What the task asks: Write out every record again, exactly.

Entries taken from a collection:

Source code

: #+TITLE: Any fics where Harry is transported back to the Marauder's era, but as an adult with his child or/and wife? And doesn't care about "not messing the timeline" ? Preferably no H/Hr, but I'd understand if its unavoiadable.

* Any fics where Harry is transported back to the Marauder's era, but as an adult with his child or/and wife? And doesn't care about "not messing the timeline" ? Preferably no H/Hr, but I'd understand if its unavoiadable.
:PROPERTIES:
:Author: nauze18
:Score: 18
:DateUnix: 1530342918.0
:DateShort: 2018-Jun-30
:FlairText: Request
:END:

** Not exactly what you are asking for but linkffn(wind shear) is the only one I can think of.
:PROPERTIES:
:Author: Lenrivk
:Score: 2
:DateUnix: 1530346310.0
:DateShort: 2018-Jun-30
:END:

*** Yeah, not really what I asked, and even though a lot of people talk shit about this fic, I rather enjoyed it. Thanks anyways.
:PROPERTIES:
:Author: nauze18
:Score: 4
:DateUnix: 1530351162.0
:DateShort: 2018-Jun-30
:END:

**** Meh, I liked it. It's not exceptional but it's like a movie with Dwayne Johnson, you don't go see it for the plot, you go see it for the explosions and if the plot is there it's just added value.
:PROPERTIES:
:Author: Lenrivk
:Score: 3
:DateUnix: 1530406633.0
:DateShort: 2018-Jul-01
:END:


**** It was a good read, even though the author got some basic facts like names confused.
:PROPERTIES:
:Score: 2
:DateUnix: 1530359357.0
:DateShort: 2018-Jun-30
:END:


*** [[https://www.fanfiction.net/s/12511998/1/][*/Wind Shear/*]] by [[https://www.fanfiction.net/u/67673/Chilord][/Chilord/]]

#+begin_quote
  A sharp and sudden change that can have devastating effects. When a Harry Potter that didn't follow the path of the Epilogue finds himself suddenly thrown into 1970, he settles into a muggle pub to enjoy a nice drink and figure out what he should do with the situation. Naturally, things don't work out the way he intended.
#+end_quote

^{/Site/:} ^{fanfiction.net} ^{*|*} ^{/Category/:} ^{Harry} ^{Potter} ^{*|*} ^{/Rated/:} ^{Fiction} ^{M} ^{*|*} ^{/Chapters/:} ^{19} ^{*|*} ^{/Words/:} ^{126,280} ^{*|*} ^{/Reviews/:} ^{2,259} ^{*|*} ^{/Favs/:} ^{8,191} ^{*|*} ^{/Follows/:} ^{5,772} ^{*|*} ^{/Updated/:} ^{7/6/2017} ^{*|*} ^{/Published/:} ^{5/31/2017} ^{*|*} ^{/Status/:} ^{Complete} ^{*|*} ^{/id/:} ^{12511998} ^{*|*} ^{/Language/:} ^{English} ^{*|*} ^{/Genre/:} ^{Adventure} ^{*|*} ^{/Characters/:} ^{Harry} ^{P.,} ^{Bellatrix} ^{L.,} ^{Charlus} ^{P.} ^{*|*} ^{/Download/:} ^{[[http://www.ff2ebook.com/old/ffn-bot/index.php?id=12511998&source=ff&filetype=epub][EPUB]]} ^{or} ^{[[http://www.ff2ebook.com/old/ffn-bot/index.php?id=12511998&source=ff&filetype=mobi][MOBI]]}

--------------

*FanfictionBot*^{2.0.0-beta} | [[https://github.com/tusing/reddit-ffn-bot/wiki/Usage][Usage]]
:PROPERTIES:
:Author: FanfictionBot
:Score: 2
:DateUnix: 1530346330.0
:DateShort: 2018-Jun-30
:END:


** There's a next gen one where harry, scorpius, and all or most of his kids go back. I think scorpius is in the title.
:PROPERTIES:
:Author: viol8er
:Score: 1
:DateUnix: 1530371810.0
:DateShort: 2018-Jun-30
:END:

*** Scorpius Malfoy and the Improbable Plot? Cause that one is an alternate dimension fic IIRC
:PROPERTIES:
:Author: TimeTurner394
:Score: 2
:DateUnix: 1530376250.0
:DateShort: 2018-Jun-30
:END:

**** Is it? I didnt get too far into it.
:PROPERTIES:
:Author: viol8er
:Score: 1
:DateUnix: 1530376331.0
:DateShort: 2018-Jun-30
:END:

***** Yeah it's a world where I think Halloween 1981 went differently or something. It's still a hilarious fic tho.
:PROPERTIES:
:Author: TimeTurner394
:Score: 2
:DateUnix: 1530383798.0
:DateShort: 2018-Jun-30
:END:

Expected answer:
Source code

: #+TITLE: Any fics where Harry is transported back to the Marauder's era, but as an adult with his child or/and wife? And doesn't care about "not messing the timeline" ? Preferably no H/Hr, but I'd understand if its unavoiadable.

* Any fics where Harry is transported back to the Marauder's era, but as an adult with his child or/and wife? And doesn't care about "not messing the timeline" ? Preferably no H/Hr, but I'd understand if its unavoiadable.
:PROPERTIES:
:Author: nauze18
:Score: 18
:DateUnix: 1530342918.0
:DateShort: 2018-Jun-30
:FlairText: Request
:END:

** Not exactly what you are asking for but linkffn(wind shear) is the only one I can think of.
:PROPERTIES:
:Author: Lenrivk
:Score: 2
:DateUnix: 1530346310.0
:DateShort: 2018-Jun-30
:END:

*** Yeah, not really what I asked, and even though a lot of people talk shit about this fic, I rather enjoyed it. Thanks anyways.
:PROPERTIES:
:Author: nauze18
:Score: 4
:DateUnix: 1530351162.0
:DateShort: 2018-Jun-30
:END:

**** Meh, I liked it. It's not exceptional but it's like a movie with Dwayne Johnson, you don't go see it for the plot, you go see it for the explosions and if the plot is there it's just added value.
:PROPERTIES:
:Author: Lenrivk
:Score: 3
:DateUnix: 1530406633.0
:DateShort: 2018-Jul-01
:END:


**** It was a good read, even though the author got some basic facts like names confused.
:PROPERTIES:
:Score: 2
:DateUnix: 1530359357.0
:DateShort: 2018-Jun-30
:END:


*** [[https://www.fanfiction.net/s/12511998/1/][*/Wind Shear/*]] by [[https://www.fanfiction.net/u/67673/Chilord][/Chilord/]]

#+begin_quote
  A sharp and sudden change that can have devastating effects. When a Harry Potter that didn't follow the path of the Epilogue finds himself suddenly thrown into 1970, he settles into a muggle pub to enjoy a nice drink and figure out what he should do with the situation. Naturally, things don't work out the way he intended.
#+end_quote

^{/Site/:} ^{fanfiction.net} ^{*|*} ^{/Category/:} ^{Harry} ^{Potter} ^{*|*} ^{/Rated/:} ^{Fiction} ^{M} ^{*|*} ^{/Chapters/:} ^{19} ^{*|*} ^{/Words/:} ^{126,280} ^{*|*} ^{/Reviews/:} ^{2,259} ^{*|*} ^{/Favs/:} ^{8,191} ^{*|*} ^{/Follows/:} ^{5,772} ^{*|*} ^{/Updated/:} ^{7/6/2017} ^{*|*} ^{/Published/:} ^{5/31/2017} ^{*|*} ^{/Status/:} ^{Complete} ^{*|*} ^{/id/:} ^{12511998} ^{*|*} ^{/Language/:} ^{English} ^{*|*} ^{/Genre/:} ^{Adventure} ^{*|*} ^{/Characters/:} ^{Harry} ^{P.,} ^{Bellatrix} ^{L.,} ^{Charlus} ^{P.} ^{*|*} ^{/Download/:} ^{[[http://www.ff2ebook.com/old/ffn-bot/index.php?id=12511998&source=ff&filetype=epub][EPUB]]} ^{or} ^{[[http://www.ff2ebook.com/old/ffn-bot/index.php?id=12511998&source=ff&filetype=mobi][MOBI]]}

--------------

*FanfictionBot*^{2.0.0-beta} | [[https://github.com/tusing/reddit-ffn-bot/wiki/Usage][Usage]]
:PROPERTIES:
:Author: FanfictionBot
:Score: 2
:DateUnix: 1530346330.0
:DateShort: 2018-Jun-30
:END:


** There's a next gen one where harry, scorpius, and all or most of his kids go back. I think scorpius is in the title.
:PROPERTIES:
:Author: viol8er
:Score: 1
:DateUnix: 1530371810.0
:DateShort: 2018-Jun-30
:END:

*** Scorpius Malfoy and the Improbable Plot? Cause that one is an alternate dimension fic IIRC
:PROPERTIES:
:Author: TimeTurner394
:Score: 2
:DateUnix: 1530376250.0
:DateShort: 2018-Jun-30
:END:

**** Is it? I didnt get too far into it.
:PROPERTIES:
:Author: viol8er
:Score: 1
:DateUnix: 1530376331.0
:DateShort: 2018-Jun-30
:END:

***** Yeah it's a world where I think Halloween 1981 went differently or something. It's still a hilarious fic tho.
:PROPERTIES:
:Author: TimeTurner394
:Score: 2
:DateUnix: 1530383798.0
:DateShort: 2018-Jun-30
:END:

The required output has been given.